Megan's gluten free ones are on the pan.
 

Wednesday, March 1, 2023

The story of the Book of Mormons


 How many Book of Mormons should a family have?  This is going to be a long, and pretty useless story, so buckle up.  

First off my children like church, they like the gospel, they like going to church, reading the scriptures, watching general conference, going to the temple and early morning seminary, and participating any any religious activity we tell them to do. They participate in gospel discussions both in and out of the home and bear their testimony in church.  However, none of them have developed or even really made an effort to have individual scripture study or prayers.  Almost none of their religious observations are self motivated or driven, they will happily eat what is fed to them and truly enjoy it - but they have yet to ask for or produce their own spiritual experiences.  (Megan a few months ago has started reading her scriptures in the morning, Madison has read a scripture/quote from a daily devotional journal every morning, Brock has tried to listen to a conference talk every day and has done it maybe 5 times, and Noah has had some good morning prayer streaks)  But with all my "lack of religiosity" until I was 16, I was always making a real effort to read my scriptures as early as 5th or 6th grade.  So I just wonder.  I invite, I inspire, I challenge, I testify, I try everything I can think of to help them understand how important these daily holy habits are.

Around Christmas I was listening to a devotional from Elder Bednar and he was advising the audience to get a blank copy of the Book of Mormon every time they have a questions and read through it with that question or phrase in mind and mark it, and then write in the back what you have learned about that topic when they are done.  Then he said "and by the time you are my age you should have four or five hundred Book of Mormons marked and on your shelf.  ha!  It sank deep into my heart.

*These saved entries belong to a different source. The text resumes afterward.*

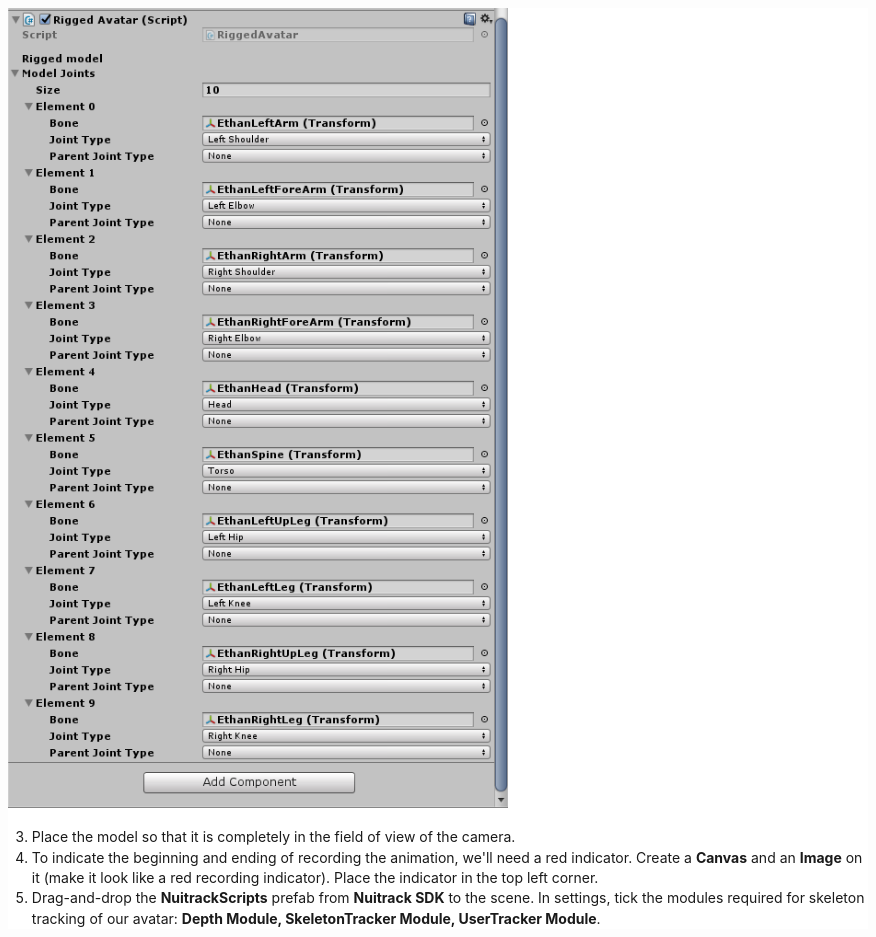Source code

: <img width="500" src="https://github.com/OlgaUtochka/Nuitrack-docs/blob/master/images/Umc_3.png">
</p>

3. Place the model so that it is completely in the field of view of the camera.
4. To indicate the beginning and ending of recording the animation, we'll need a red indicator. Create a **Canvas** and an **Image** on it (make it look like a red recording indicator). Place the indicator in the top left corner.
5. Drag-and-drop the **NuitrackScripts** prefab from **Nuitrack SDK** to the scene. In settings, tick the modules required for skeleton tracking of our avatar: **Depth Module, SkeletonTracker Module, UserTracker Module**.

Then a few weeks later I went to a stake women's conference workshop and they had a table full of probably 200 or more Book of Mormons and told us to take as many as we wanted.  Remembering Elder Bednar's advice I thought it was a good time to stock up.  So I grabbed 4 or 5 with intentions to grow my spiritual knowledge.  When I got home that night I put them on my dresser, the kids came in for scripture study and inquired about them.  They were intrigued, they asked several questions, I told them about Elder Bednar.  Then I said, "if you think having a blank copy of the Book of Mormon will help you read and mark your scriptures you can have one." (BTW - they all have their own scriptures AND a blank BoM already - but sometimes new is novel).  They perked up, all grabbed a book, a pen and started reading and marking (they really hate marking scriptures).  I was filled with gratitude.  Over the next few days I "spied" my kids reading and marking their BoM and they brought them to family study and marked them up.  But in the moment when they took them they all felt bad for taking my BoMs and I assured them I didn't care and I would rather they have them.  

Afterwards I sent a text to the stake RS president and asked if I could have a few more BoMs, she said yes and that she would drop some off.  The next day we went to church, I guess they didn't get rid of all the BoMs so in the cultural hall their was a table full of BoMs.  I guess every member of my family separately saw this table and thought of me.  By the time we all got home after church (many of us had meetings and came home at different times) we discovered that every person took 5 or 6 BoMs to make up for the ones they took from me, then the RS president dropped of 5 or 6 more.  And that is how we got all those Book of Mormons!  Isn't that sweet?

At conference Elder Rasband begged us to flood our neighborhood with the Book of Mormon.  I told myself that is what we were going to do with all of those. I haven't yet.  I intend to.  I will.  I promise.  Its just hard.  But I will.  I promise.